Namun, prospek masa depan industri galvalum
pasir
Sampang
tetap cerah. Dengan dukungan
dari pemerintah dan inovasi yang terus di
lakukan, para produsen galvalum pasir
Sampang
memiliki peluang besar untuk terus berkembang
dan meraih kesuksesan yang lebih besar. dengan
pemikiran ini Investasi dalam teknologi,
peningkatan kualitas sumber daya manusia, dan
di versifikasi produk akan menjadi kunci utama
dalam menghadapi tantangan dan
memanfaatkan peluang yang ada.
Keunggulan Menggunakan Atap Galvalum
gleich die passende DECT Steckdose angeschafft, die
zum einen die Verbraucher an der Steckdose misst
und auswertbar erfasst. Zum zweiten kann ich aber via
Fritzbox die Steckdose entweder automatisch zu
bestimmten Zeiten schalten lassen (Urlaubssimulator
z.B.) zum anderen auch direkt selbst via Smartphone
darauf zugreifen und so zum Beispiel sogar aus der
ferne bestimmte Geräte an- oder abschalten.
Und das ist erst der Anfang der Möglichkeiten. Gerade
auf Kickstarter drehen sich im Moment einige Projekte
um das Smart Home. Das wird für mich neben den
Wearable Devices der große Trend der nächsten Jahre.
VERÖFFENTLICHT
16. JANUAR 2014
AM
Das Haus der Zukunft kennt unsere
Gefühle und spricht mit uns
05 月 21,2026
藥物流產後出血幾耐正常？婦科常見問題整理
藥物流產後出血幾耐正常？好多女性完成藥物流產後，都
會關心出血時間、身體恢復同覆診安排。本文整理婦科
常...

--

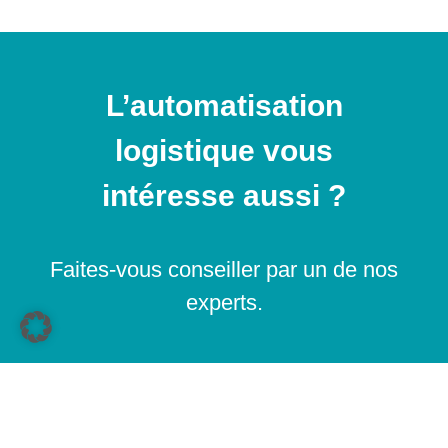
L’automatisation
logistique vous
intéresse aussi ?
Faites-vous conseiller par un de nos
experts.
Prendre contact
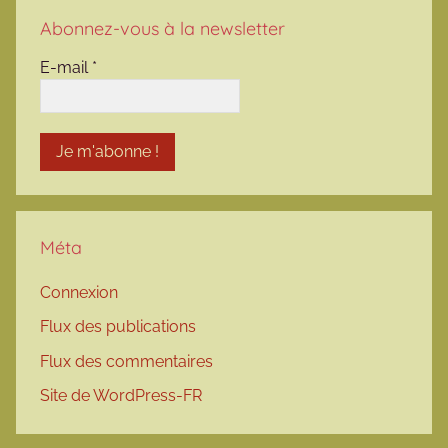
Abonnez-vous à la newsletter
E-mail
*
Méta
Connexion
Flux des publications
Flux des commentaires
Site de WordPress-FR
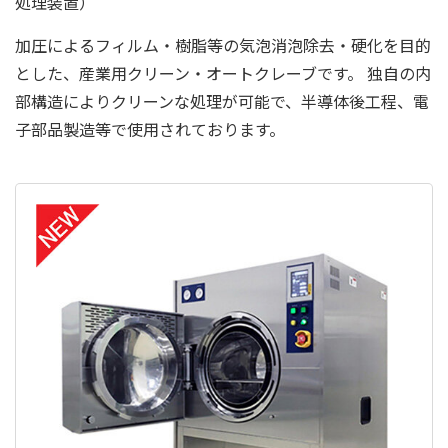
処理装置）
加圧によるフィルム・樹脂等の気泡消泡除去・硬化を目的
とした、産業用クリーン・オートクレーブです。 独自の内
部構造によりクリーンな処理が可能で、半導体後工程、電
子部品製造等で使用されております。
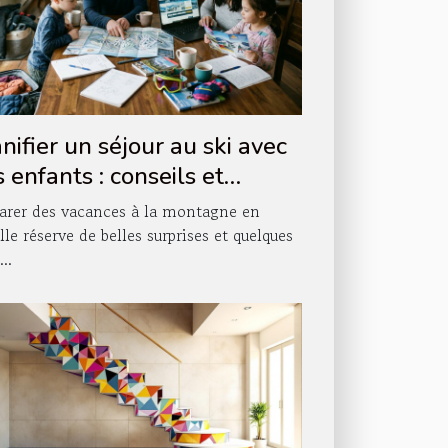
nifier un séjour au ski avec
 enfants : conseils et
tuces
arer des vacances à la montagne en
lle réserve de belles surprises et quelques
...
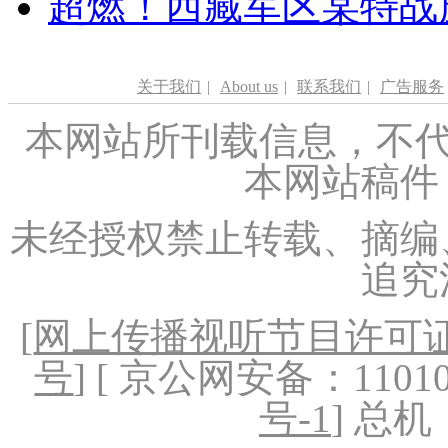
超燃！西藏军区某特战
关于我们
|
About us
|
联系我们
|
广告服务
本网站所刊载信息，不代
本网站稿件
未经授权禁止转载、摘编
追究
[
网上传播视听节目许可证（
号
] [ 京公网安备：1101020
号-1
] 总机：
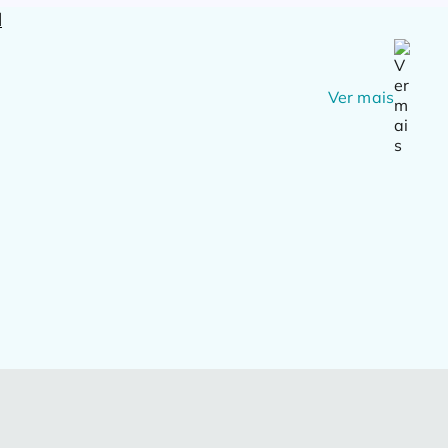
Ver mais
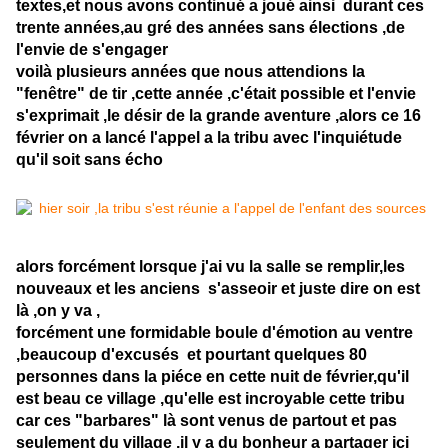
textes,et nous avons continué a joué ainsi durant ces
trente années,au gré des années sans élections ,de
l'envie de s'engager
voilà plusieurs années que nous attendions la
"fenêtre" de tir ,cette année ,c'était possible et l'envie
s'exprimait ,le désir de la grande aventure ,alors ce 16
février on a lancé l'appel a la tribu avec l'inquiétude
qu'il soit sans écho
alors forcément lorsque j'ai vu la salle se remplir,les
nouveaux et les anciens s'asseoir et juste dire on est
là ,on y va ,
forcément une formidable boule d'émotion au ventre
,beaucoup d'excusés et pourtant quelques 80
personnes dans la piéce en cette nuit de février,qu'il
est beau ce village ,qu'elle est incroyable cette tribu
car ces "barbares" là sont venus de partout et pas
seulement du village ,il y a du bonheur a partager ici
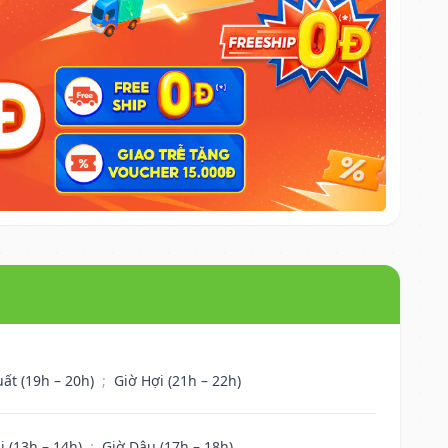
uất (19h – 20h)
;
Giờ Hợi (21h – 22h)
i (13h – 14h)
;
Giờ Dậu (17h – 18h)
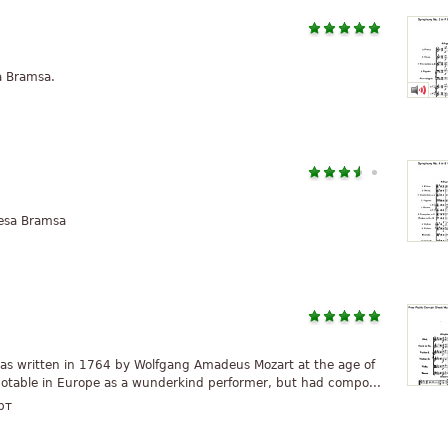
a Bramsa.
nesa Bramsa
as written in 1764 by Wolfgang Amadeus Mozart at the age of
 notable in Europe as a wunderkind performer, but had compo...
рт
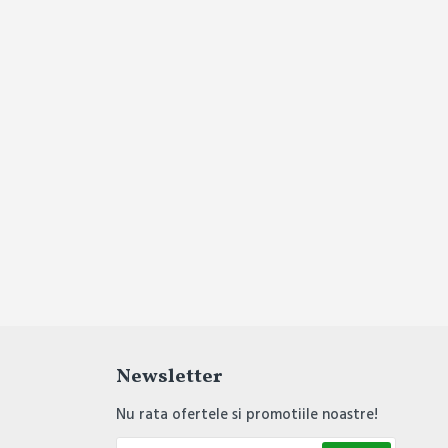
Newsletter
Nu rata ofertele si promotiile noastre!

_WORK ITEM_: Copy out the material word for word, from the line with "Namun, prospek masa depan industri galvalum" to the line with "Und das ist".

_SOLUTION_:
Namun, prospek masa depan industri galvalum
pasir
Sampang
tetap cerah. Dengan dukungan
dari pemerintah dan inovasi yang terus di
lakukan, para produsen galvalum pasir
Sampang
memiliki peluang besar untuk terus berkembang
dan meraih kesuksesan yang lebih besar. dengan
pemikiran ini Investasi dalam teknologi,
peningkatan kualitas sumber daya manusia, dan
di versifikasi produk akan menjadi kunci utama
dalam menghadapi tantangan dan
memanfaatkan peluang yang ada.
Keunggulan Menggunakan Atap Galvalum
gleich die passende DECT Steckdose angeschafft, die
zum einen die Verbraucher an der Steckdose misst
und auswertbar erfasst. Zum zweiten kann ich aber via
Fritzbox die Steckdose entweder automatisch zu
bestimmten Zeiten schalten lassen (Urlaubssimulator
z.B.) zum anderen auch direkt selbst via Smartphone
darauf zugreifen und so zum Beispiel sogar aus der
ferne bestimmte Geräte an- oder abschalten.
Und das ist erst der Anfang der Möglichkeiten. Gerade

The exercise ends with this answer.